§ The exercise
How many lines in the records below contain the word "catalogue"? Reply with the number only.
[START OF Dataset excerpts]
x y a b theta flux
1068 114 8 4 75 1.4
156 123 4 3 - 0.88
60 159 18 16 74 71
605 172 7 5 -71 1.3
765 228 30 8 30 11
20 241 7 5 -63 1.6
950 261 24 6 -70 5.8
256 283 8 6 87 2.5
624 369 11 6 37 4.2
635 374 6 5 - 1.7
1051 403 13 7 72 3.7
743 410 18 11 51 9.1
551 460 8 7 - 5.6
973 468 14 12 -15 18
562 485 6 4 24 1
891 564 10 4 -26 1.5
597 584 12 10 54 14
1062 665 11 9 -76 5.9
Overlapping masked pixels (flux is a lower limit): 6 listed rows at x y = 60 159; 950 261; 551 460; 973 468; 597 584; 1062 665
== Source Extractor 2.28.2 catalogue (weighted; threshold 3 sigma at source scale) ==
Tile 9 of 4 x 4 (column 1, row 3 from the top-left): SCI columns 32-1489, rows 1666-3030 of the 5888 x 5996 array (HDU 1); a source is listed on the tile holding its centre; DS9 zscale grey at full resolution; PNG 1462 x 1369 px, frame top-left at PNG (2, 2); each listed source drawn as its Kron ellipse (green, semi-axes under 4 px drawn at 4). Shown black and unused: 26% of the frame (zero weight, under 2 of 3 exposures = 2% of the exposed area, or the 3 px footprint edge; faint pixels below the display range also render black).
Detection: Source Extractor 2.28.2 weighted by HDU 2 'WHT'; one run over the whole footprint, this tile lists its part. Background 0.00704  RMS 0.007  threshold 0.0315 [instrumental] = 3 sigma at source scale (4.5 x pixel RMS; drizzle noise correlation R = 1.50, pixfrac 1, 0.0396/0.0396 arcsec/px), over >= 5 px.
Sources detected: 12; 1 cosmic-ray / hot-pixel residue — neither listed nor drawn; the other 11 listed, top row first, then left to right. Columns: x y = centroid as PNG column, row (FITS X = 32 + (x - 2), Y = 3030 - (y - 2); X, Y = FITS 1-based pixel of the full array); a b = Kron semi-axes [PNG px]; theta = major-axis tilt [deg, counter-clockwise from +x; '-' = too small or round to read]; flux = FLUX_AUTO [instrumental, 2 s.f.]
[END OF Dataset excerpts]
§ Answer in full
1